Gov. Laura Kelly’s tax reform council Friday weighed recommendations of a think tank hired by the Kansas Chamber against observations by experts at a separate think tank that examined options from a markedly different perspective.

Urban Institute’s analysts said the Tax Foundation’s 140-page report released in December contributed to debate about reshaping the Kansas tax code, but fell short by failing to attach revenue adjustments to a Christmas tree of proposals so policymakers had a clear picture of consequences.

“You can’t just do easy stuff here,” said Richard Auxier, a research associate with the Urban Institute who focuses on state and local tax policy. “Tax reform isn’t just about changing tax laws. It’s got to address Kansas’ politics, its budget and its values.”

He said the institute’s evaluation of 27 tax commissions in 22 states and the District of Columbia pointed to a simple reality.

“We found a real quick way to sink a tax report. And that is to only hear from one side,” Auxier said. “What lawmakers need are tools. What they need are explanations. What is the problem with the current tax system? Why is your proposal going to fix it?”

Michael Lucci, the Tax Foundation’s vice president of state projects, said the organization’s report for the Kansas Chamber offered a reform framework for creation of a fair, stable and pro-growth system of taxation. He pushed back against a narrative suggesting the Tax Foundation embraced big tax cuts without concern for the budget impact of revenue losses.

The foundation did recommend Kansas lower individual and business income taxes, provide tax relief on tangible personal property such as vehicles and concentrate on broadening the sales tax.

“We think the time is right for Kansas to engage on the broad view of the tax code,” Lucci said. “Kansas has gone through a really incredible amount of tax changes.”

He referenced the 2012 state tax overhaul signed by Gov. Sam Brownback, the 2017 reversal of most of that policy over Brownback’s veto and subsequent federal reform signed by President Donald Trump or resulting from a U.S. Supreme Court decision.

Of particular interest to the Kansas Chamber, the Tax Foundation encouraged Kansas lawmakers to exempt international income from state income tax and allow individuals to itemize deductions on state tax returns while taking the federal standard deduction.
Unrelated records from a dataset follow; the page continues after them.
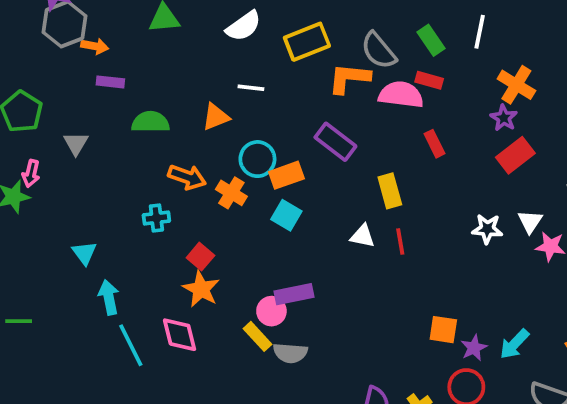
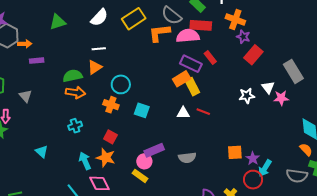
red rectangle: (429, 80) -> (201, 25), size x1.5
orange cross: (516, 85) -> (235, 20), moved
white line: (251, 88) -> (99, 49), moved
green semicircle: (150, 122) -> (73, 76), moved
purple rectangle: (335, 142) -> (191, 64), moved
orange rectangle: (286, 175) -> (182, 79), moved
orange arrow: (187, 177) -> (75, 93), moved
red line: (400, 241) -> (203, 112), turned -48
red square: (200, 257) -> (110, 137), moved
cyan arrow: (109, 297) -> (85, 161), moved
cyan arrow: (514, 344) -> (265, 168), moved
gray semicircle: (290, 353) -> (187, 158), moved

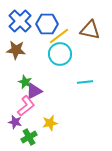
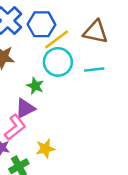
green star: (25, 82) -> (35, 86), moved
cyan line: (85, 82) -> (94, 69), moved

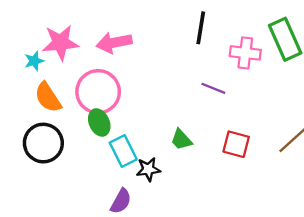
Both ideas championed by the Kansas Chamber were vetoed by Kelly during the 2019 legislative session.

Alan Cobb, president of the Kansas Chamber, said Kansas’ economic performance lagged other states and the Tax Foundation’s report offered legislators an understanding of factors businesses consider when deciding where to invest or expand.

“It is frustrating that the governor’s tax council seems to be more concerned with increasing tax revenues,” Cobb said. “Our state’s elected leaders must get serious about modernizing our tax code.”

Council member Duane Goossen, a former state budget director and state legislator, said tax revenue reductions were a prominent feature of the Tax Foundation’s report.

“Even if policymakers would consider these things of great merit, it’s not really responsible or prudent or realistic to enact them given our current financial situation,” Goossen said.

Lucci said the state’s greatest opportunity for revenue growth was pulling more transactions into the sales tax.

The foundation also believes Kansas should perform a cost-benefit analysis on dozens of corporate tax incentives, he said. That will help to eliminate or shrink programs not serving the public interest, he said.

“There is pretty good research that shows a lot of incentives reward companies for doing things they were going to do anyway,” Lucci said.

The governor’s tax council released an interim report in December calling for reform, but the 2020 Legislature hasn’t taken action on those. The council asked lawmakers to reduce revenue $53 million by adopting a refundable food sales tax credit. It also sought to raise $45 million with a sales tax on digital property and subscription services and $30 million by collecting sales tax on transactions involving large online retailers.

Kansas House committees have endorsed a pair of tax reform bills. One would increase the standard deduction on individual state income taxes at a cost to the treasury of $48 million. the other would cost the state $62 million by allowing individuals to itemize deductions on state tax returns while claiming a standard deduction on federal taxes.

“We’re anxiously looking at what the Legislature does this year,” said former Kansas Senate President Steve Morris, who co-chairs the governor’s tax council.